Atrioc later apologised on his stream and tweeted to say he was looking into paying for the women’s legal costs to get the deepfake’s taken down.
But for Sweet Anita she was only just coming to terms with what she had seen – and how it could have consequences for the rest of her life.
"There isn't any moving on from it. This is just out there forever now. This is just an extra aspect that I will have to deal with, and there's no taking it back.
"If I in 20 years time try to get a job doing something important to me and somebody finds a porn video of me and they have no context, they're more likely to fire me or not hire me, than ask me to explain myself."
Deepfake porn is the practice of using an image of a person's face and digitally manipulating it on to real life adult content.
The results are terrifyingly realistic.
Sweet Anita added "since this is so indistinguishable from reality it has all the same consequences as revenge porn".
The streamer, who often opens up about her Tourettes syndrome on her stream, said the incident has "heightened all of the security issues [she] was already facing".
"When people think you're a sex worker, people think it's okay to touch you. They think they're entitled to hurt you.
"You deal with the stigma of the world and being devalued by it. You lose all the protection of society. And so now I will be living those consequences for a choice I never made."

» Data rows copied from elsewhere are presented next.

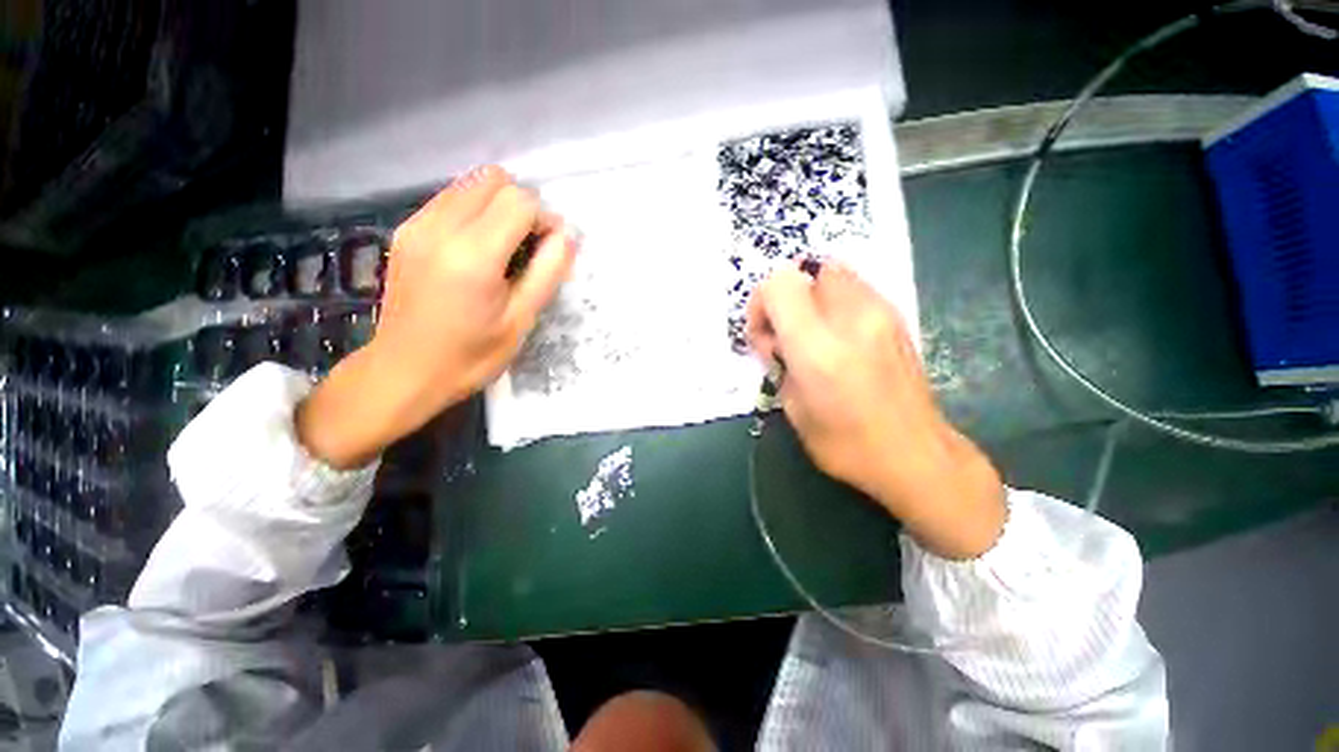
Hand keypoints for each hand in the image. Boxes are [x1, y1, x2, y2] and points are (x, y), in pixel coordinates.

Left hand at [297, 166, 577, 468]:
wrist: (403, 372)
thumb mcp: (521, 320)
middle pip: (494, 180)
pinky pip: (450, 198)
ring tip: (505, 247)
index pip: (520, 202)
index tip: (551, 249)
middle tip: (530, 246)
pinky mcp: (406, 230)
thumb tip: (567, 236)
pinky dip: (474, 211)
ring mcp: (417, 225)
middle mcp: (440, 227)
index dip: (546, 219)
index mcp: (473, 255)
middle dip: (523, 206)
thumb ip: (547, 272)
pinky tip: (477, 248)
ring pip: (470, 184)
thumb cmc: (471, 356)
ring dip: (498, 206)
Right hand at [746, 263, 1004, 559]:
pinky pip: (856, 287)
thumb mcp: (792, 408)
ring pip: (833, 271)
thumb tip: (776, 340)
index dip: (761, 302)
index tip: (764, 333)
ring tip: (812, 333)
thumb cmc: (845, 445)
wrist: (916, 456)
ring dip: (812, 295)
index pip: (779, 286)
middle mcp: (851, 319)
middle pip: (807, 270)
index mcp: (818, 349)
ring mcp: (881, 313)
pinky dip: (835, 300)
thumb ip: (778, 363)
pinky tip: (837, 335)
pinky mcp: (898, 317)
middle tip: (786, 333)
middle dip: (787, 296)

A study by Sensity AI found that in 2018 96% of deepfakes on the internet were pornographic.
But Henry Ajder, a deepfake and generative artificial intelligence expert, says that the problem has got "significantly worse".

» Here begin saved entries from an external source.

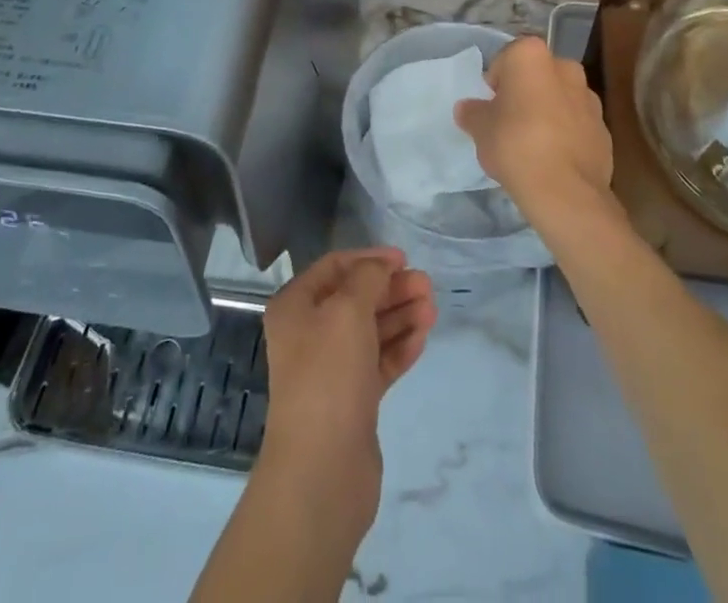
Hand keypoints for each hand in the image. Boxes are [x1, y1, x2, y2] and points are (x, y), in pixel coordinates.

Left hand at [257, 247, 435, 534]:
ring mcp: (331, 369)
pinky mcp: (352, 400)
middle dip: (391, 289)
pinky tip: (422, 338)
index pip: (334, 267)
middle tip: (427, 286)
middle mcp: (309, 333)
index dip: (369, 259)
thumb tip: (381, 266)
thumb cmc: (328, 374)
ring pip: (370, 331)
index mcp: (296, 306)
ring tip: (432, 310)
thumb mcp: (347, 310)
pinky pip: (378, 362)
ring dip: (400, 316)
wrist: (322, 469)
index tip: (404, 259)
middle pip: (355, 298)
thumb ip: (368, 278)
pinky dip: (399, 347)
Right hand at [455, 35, 613, 226]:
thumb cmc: (515, 144)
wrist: (565, 190)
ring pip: (560, 99)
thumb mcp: (480, 128)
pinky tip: (553, 160)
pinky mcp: (604, 129)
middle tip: (509, 123)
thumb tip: (467, 108)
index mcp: (532, 55)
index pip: (506, 59)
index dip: (495, 84)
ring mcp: (590, 98)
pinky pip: (577, 125)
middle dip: (525, 93)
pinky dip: (566, 135)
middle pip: (537, 76)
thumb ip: (472, 113)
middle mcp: (565, 68)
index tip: (491, 108)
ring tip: (532, 145)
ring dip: (548, 112)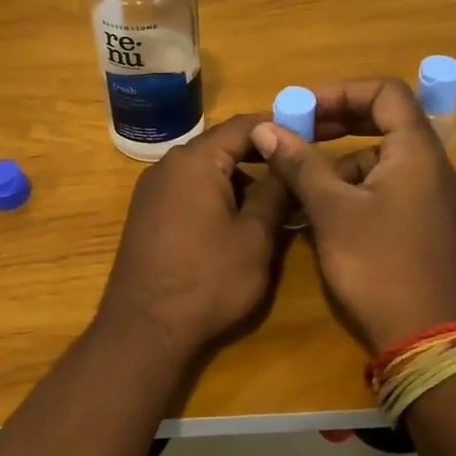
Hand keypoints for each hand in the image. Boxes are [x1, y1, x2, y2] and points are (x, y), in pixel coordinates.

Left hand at [93, 114, 293, 361]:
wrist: (144, 329)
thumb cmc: (207, 280)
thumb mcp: (255, 237)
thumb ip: (276, 192)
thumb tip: (290, 160)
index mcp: (195, 160)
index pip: (244, 125)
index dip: (279, 126)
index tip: (312, 133)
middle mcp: (168, 165)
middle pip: (222, 145)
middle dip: (261, 155)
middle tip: (298, 170)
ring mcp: (152, 190)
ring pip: (206, 169)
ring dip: (240, 178)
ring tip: (276, 200)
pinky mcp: (147, 214)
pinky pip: (188, 190)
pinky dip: (217, 194)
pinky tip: (238, 220)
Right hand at [251, 78, 455, 353]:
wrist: (428, 341)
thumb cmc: (379, 266)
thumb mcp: (332, 211)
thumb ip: (300, 164)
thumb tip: (266, 127)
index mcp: (417, 152)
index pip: (386, 92)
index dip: (341, 91)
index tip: (302, 108)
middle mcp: (432, 167)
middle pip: (386, 121)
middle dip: (337, 122)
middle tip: (296, 133)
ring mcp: (432, 198)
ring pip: (382, 158)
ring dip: (341, 160)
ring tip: (303, 183)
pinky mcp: (425, 225)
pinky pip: (388, 187)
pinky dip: (355, 187)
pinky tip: (326, 213)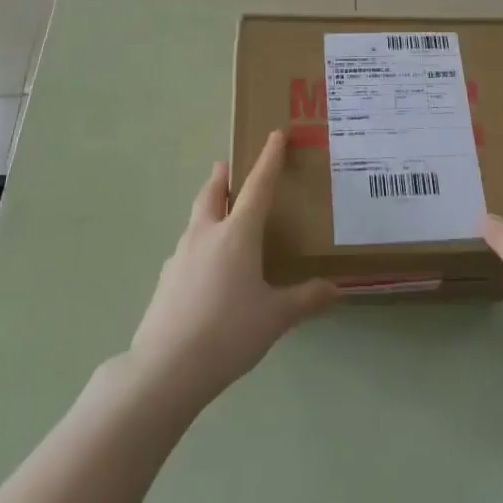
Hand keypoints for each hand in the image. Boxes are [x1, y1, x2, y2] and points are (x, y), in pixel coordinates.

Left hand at [130, 130, 338, 409]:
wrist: (165, 368)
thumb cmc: (228, 333)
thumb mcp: (275, 317)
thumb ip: (306, 299)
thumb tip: (337, 290)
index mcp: (237, 234)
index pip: (258, 186)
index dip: (269, 158)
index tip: (275, 134)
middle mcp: (206, 235)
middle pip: (212, 194)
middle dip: (222, 177)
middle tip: (227, 166)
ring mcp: (180, 256)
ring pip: (196, 219)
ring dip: (208, 207)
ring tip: (219, 214)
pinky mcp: (165, 280)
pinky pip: (186, 249)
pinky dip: (198, 243)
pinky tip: (204, 266)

Expert Henry Ajder explains how deepfakes have evolved
"The space has exploded in terms of the amount of content being created and the ease of which individuals can create that content."
Henry added that deepfakes to the point of "we can't believe what we see anymore" is "a little way off" but ultimately it is coming.
Distributing deepfake pornography without someone's consent is currently a criminal offence in Scotland but not in England or Wales.
New regulation should be included in the upcoming Online Safety Bill but Professor Clare McGlynn, who specialises in the legal regulation of pornography, sexual violence and online abuse says that might not be enough.
“Many people don't know who has created or distributed the deepfake porn of them, so the criminal law is not something they would be able to use”.
Professor McGlynn argues that is why new laws need to put pressure on online platforms to take “this form of abuse seriously, because that's how we'd actually reduce the prevalence”.
But Sweet Anita doesn't think changing the law will make much of a difference to the way women are being treated online.
"Frankly you can change the law, but the law won't change anything until the culture does."